As you can see, the Skin contains everything about the component, violating my sense of separating style and content. The using element has nothing in it except for interfaces to the Skin for programmatic changes. My current solution has no advantage over not using skins at all, except for the slightly easier process of switching out skins.

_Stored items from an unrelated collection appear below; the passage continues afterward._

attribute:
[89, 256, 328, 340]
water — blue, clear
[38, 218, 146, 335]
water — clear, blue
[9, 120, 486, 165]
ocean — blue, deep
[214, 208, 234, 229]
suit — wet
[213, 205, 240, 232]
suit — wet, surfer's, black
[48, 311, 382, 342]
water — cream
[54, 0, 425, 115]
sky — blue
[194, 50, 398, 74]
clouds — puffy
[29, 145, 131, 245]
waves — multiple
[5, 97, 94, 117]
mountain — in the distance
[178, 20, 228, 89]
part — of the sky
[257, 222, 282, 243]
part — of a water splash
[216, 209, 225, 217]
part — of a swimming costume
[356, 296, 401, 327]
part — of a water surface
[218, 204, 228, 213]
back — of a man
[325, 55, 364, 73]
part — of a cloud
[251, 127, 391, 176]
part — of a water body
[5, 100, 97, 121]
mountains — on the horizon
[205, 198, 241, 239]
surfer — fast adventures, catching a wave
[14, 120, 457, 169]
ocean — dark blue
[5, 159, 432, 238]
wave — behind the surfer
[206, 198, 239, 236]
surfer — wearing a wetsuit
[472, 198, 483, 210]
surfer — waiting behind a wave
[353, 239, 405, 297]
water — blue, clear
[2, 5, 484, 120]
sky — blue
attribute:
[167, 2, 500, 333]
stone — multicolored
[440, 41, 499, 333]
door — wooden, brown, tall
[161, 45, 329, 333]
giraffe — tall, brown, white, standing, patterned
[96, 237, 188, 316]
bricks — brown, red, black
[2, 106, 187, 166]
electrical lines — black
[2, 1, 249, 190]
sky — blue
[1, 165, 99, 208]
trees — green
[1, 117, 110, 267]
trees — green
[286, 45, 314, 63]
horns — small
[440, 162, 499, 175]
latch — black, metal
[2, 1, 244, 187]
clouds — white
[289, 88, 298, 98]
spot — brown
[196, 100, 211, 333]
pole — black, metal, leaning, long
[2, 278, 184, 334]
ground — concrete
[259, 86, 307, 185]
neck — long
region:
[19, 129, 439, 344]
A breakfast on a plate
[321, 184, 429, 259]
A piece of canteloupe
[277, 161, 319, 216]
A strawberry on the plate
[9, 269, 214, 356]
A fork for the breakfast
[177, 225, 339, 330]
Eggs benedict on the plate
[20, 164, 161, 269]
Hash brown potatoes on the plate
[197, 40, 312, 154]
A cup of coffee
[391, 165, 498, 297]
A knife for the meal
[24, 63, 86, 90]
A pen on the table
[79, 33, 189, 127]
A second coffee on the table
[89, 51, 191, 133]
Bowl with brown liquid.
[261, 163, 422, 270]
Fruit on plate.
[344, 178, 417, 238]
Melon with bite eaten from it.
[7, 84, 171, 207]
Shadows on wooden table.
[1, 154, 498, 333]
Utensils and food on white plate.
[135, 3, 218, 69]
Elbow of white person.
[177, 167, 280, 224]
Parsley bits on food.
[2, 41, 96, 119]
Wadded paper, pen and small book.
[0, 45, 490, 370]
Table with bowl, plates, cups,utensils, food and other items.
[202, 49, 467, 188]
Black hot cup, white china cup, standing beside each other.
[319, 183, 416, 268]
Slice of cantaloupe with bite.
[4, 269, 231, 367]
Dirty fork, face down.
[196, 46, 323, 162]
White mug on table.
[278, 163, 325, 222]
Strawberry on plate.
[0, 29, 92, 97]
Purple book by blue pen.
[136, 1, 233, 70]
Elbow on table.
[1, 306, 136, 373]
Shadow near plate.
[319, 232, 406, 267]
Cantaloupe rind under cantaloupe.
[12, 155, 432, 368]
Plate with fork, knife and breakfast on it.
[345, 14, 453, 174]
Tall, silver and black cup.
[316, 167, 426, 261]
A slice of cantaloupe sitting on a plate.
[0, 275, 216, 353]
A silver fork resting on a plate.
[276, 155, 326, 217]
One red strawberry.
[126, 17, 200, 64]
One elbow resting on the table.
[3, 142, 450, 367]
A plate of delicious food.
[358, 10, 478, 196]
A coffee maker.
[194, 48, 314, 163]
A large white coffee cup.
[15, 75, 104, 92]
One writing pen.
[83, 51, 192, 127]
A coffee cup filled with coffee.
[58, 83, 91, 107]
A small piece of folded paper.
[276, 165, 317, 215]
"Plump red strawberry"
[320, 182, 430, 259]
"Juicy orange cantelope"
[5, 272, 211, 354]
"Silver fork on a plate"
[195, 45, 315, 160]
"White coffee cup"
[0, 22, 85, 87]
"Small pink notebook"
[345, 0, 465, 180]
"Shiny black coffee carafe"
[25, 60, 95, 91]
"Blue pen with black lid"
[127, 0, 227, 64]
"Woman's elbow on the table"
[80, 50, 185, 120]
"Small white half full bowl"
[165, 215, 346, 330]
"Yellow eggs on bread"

Is there a way to do what I have proposed in Flex 4?

1
That skin seems OK to me: it's only visual components and layout, but no behavior. But the questions now becomes: where is the behavior of this component? For instance, I can't see a click handler for the 'closeButton'. Anyway, it should be in the host component since that is behavior.RIAstar
The click handlers are handled elsewhere, as appropriate. The problem I'm having as that this lack of separation between content description and content styling. It will result in a huge amount of code duplication over the course of the project.Dwight
I suppose you refer to some Mediator pattern when you say 'click handlers are handled elsewhere' (perhaps using some kind of framework)? I tend to look at the host component as the Mediator and the skin class as the View, exactly to avoid the kind of redundancy you are afraid of. It's just a shift of thought: don't look at the host component as the view anymore. IMO Flex is already an MVC framework and there's no need for any additional framework on top of it.RIAstar
In this specific example, I am creating a custom popup. My architecture is such: PopupManager creates, hides, shows, and destroys popups through instances of the PopupController, which knows how to associate the PopupModel data with the PopupView (MXML) UI elements. My problem is unrelated to any of this, I've already solved those problems. Rather, I want to separate the UI declarations from the styling of said declarations. I want the benefits of a skin's swappability without including ALL of my container layout information in the skin.Dwight
I'm not exactly sure what you mean, but there's 2 approaches I can think of. 1/ Do the main layout in the skin and expose whatever you want to be able to change through CSS styling. (What you expose will either be rather limited or introduce quite some complexity; I'd take this approach only for minor adjustments) 2/ Create one class+skin that takes care of the layout and have child components+skins that do more detailed layout or graphic representation. Are any of these options going in the direction you'd like?RIAstar

1 Answers

0
votes

The answer is that Flex does not work this way. Layout and visual style appear to be inseparably linked. Closing out this question.